Estimate Effect Sizes
I think the following recommendation might reduce a particular negative reaction to blog posts and claims by 10%-50%, and generally improve the precision of discussion by a slight amount.
There are many phenomena that we observe that we aren’t certain how to explain, and discussing potential explanations is a good way to converge on better explanations. Many phenomena are complicated, and so simple explanations are unlikely to explain everything- but a combination of simple explanations might explain most (or even all) of the phenomena.
One common way to approach this issue is to throw out a list of possibilities that could explain the phenomenon. This can run into trouble several ways: a list that is meant to explain only a fraction of the total effect could be read as exclusive, the list might come across as mutually exclusive instead of cooperative, or the relative importance of the various proposed possibilities might not be clear.
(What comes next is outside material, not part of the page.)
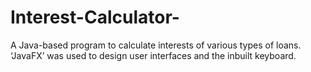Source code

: # Interest-Calculator-
A Java-based program to calculate interests of various types of  loans. ‘JavaFX’ was used to design user interfaces and the inbuilt  keyboard.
It can also be bothersome to have to list the entirety of the possible alternatives or co-factors whenever you want to focus on a particular explanation.
So consider estimating the effect size as a way to clarify and limit your claims. Numerical estimates are likely to be more communicative than verbal estimates (what does it mean to be a “minor” factor, or a “significant” factor?), but harder to generate. Leading with your estimate, rather than adding it as a caveat at the end, is likely to be more communicative. This often degrades the flow of an argument, but as the point is often to prevent people from disconnecting from the argument, flow afterwards is not going to be meaningful for those people.
Counterargument: Robin’s post Against Disclaimers seems relevant. This post was inspired by the negative reaction to this article by Yvain.
The link to Yvain’s article is broken
Fixed, thanks!
It’s nice that you practice what you preach and give an effect size, but how do you quantify the negative reaction?
Good question. The two measures that come to mind are negative comments and negative commenters- I think the second is probably a better measure, since one negative commenter is likely to leave many comments, and so preventing one might lead to a massive reduction in the total number of comments, but the first is probably easier to collect data for (and the data will be more easy to interpret, since there’s more of it).
On LW, negative Karma votes seem to be a straightforward measurement.